|Title||Robert A. Taft|
|Artist/Maker||Rudolf Anton Bernatschke (1913 - Present)|
|Medium||Oil on canvas|
|Dimensions||h. 29.5 x w. 24.5 in. ( h. 74.9 x w. 62.2 cm)|
|Credit Line||U.S. Senate Collection|
Rudolf Bernatschke completed this portrait of Robert Taft in 1953, the year of Taft’s death. Just three weeks before the senator died, Bernatschke had the opportunity to show the painting to Taft, who thought it “flattering.”  Taft made one request of the artist, however: He asked that the color of his hair at the temples be changed from white to gray.

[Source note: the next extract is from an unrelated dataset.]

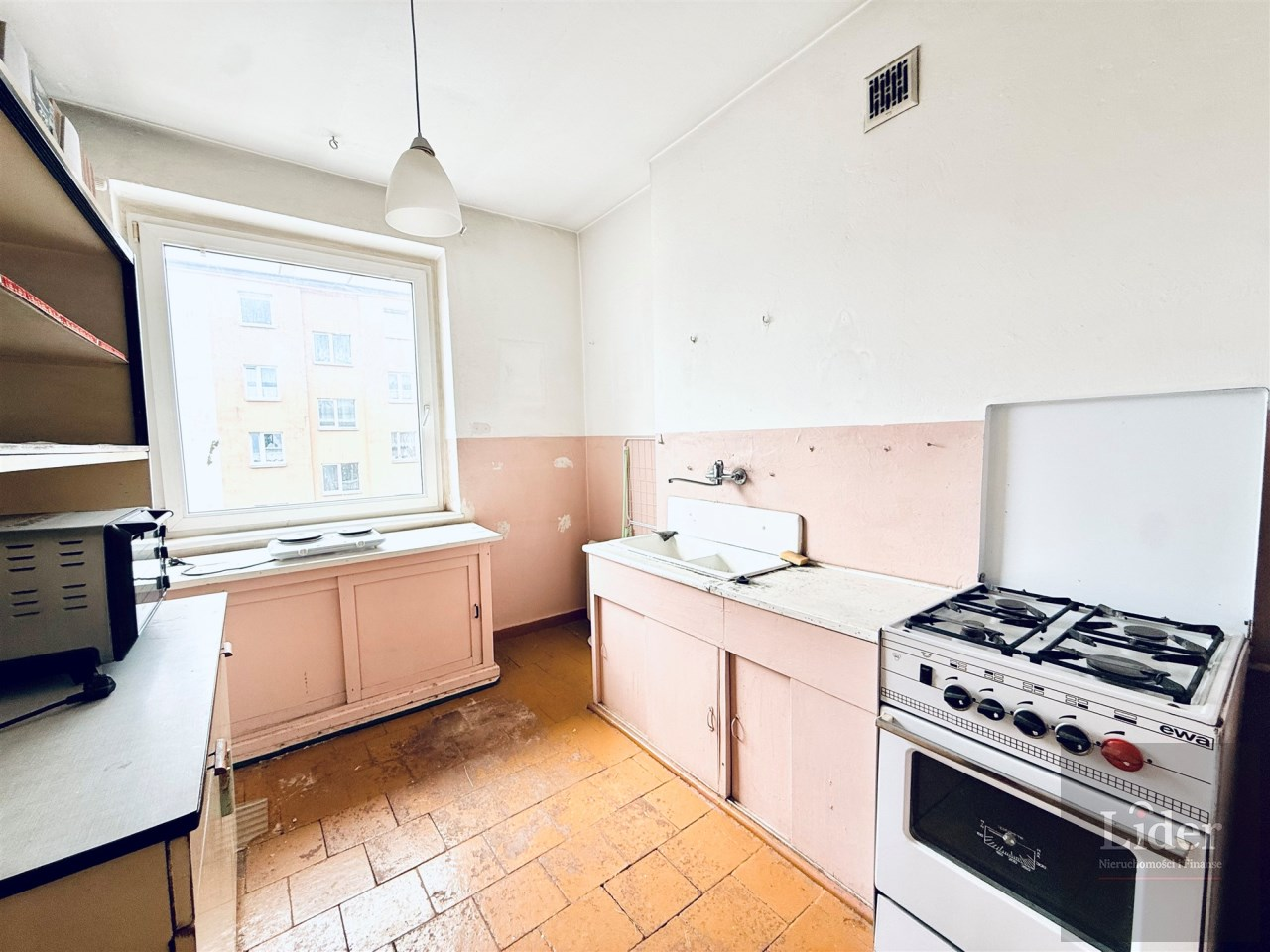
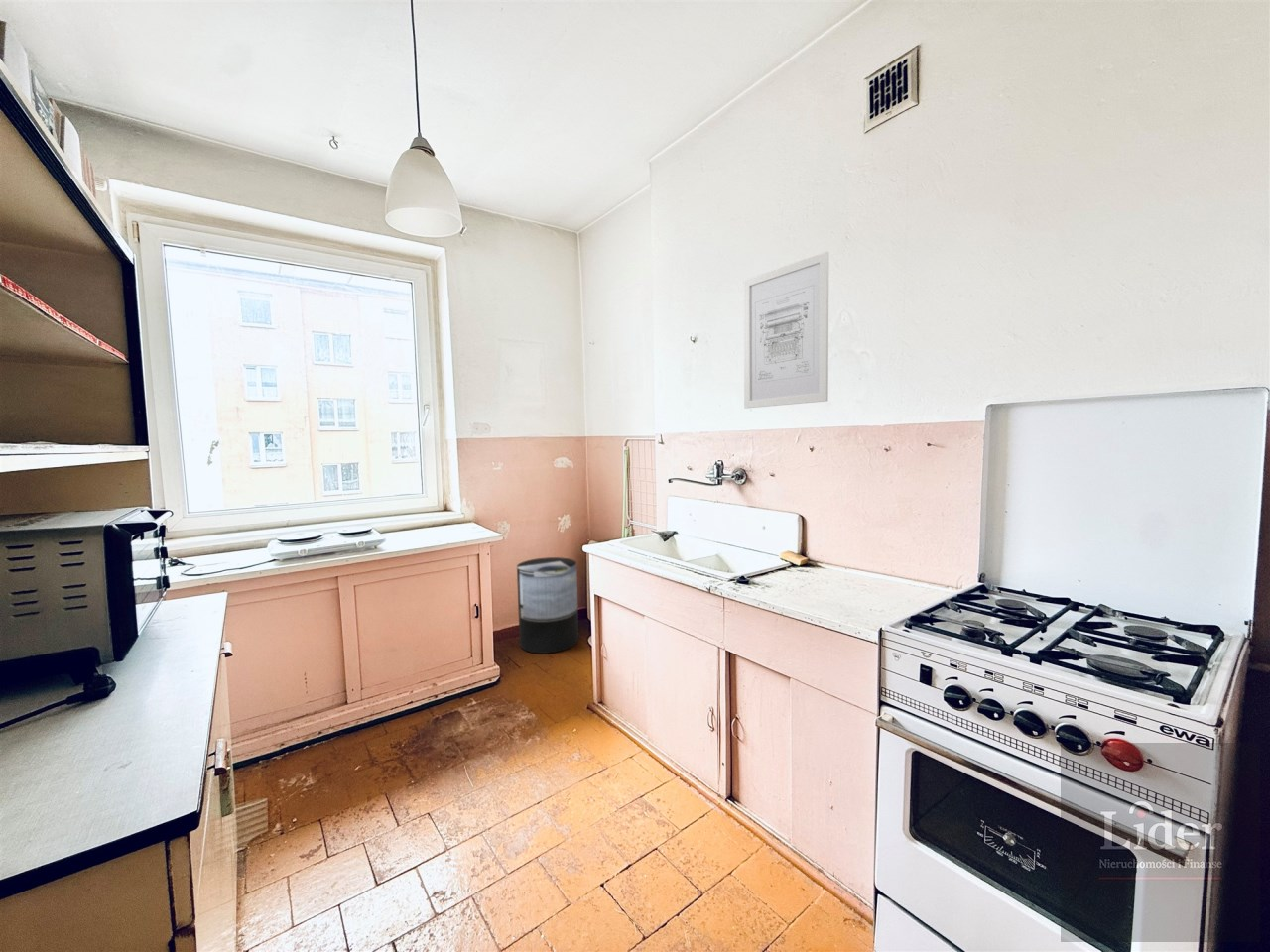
+ trash can [516,556,579,654]
+ wall art [743,251,830,410]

The Austrian-born Bernatschke, who had immigrated to the United States 18 years earlier, was noted by then for portraiture, landscapes, and still lifes with vivid color and crisp delineation. Bernatschke painted the Taft portrait as a personal tribute, proclaiming himself an “admirer of Senator Taft and a believer in the principles for which he stood.”  In 1959 the artist presented the painting to Senate Republicans for display in the Republican leader’s suite of offices in the Capitol. Senator Everett M. Dirksen of Illinois, Republican leader at the time, accepted the painting at a bipartisan ceremony in the Old Supreme Court (now the Old Senate) Chamber, declaring that he would be honored to have this portrait of the “great leader” hang in his office.  During the ceremony, Senate Democratic Leader Lyndon B. Johnson also praised Taft as a “brave and fearless leader.”  The painting hung in the Republican leader’s suite until 1969.
1. Marie Smith, “Taft Portrait Is Presented at Capitol to GOP Senators,” Washington Post and Times Herald, 18 June 1959.
Born in Cincinnati, Ohio, Robert Alphonso Taft, the son of President William Howard Taft, would one day become the leading spokesman for conservative opinion in the United States. Elected to the U.S. Senate in 1938, Taft opposed President Franklin D. Roosevelt's New Deal programs and efforts to expand the federal government at the expense of state and local jurisdictions. In Congress, Taft chaired the Senate Labor and Public Welfare Committee, where he helped write the Labor-Management Relations Act of 1947. Known as the Taft-Hartley Act, it placed controls on labor unions and prohibited "closed shops." As a member of the Foreign Relations Committee, Taft spoke out on international issues, especially criticizing President Harry S. Truman's Korean and Chinese policies. Identified as "Mr. Republican," Taft enjoyed wide respect for his fairness, courage, and integrity, despite his often controversial positions.
Taft was an unsuccessful candidate for the Republican presidential nomination in 1940, 1948, and 1952. During his brief service as Senate majority leader in 1953, he became a prominent advisor to President Dwight D. Eisenhower. Illness forced Taft to relinquish active Senate leadership in June of 1953, and he died the following month.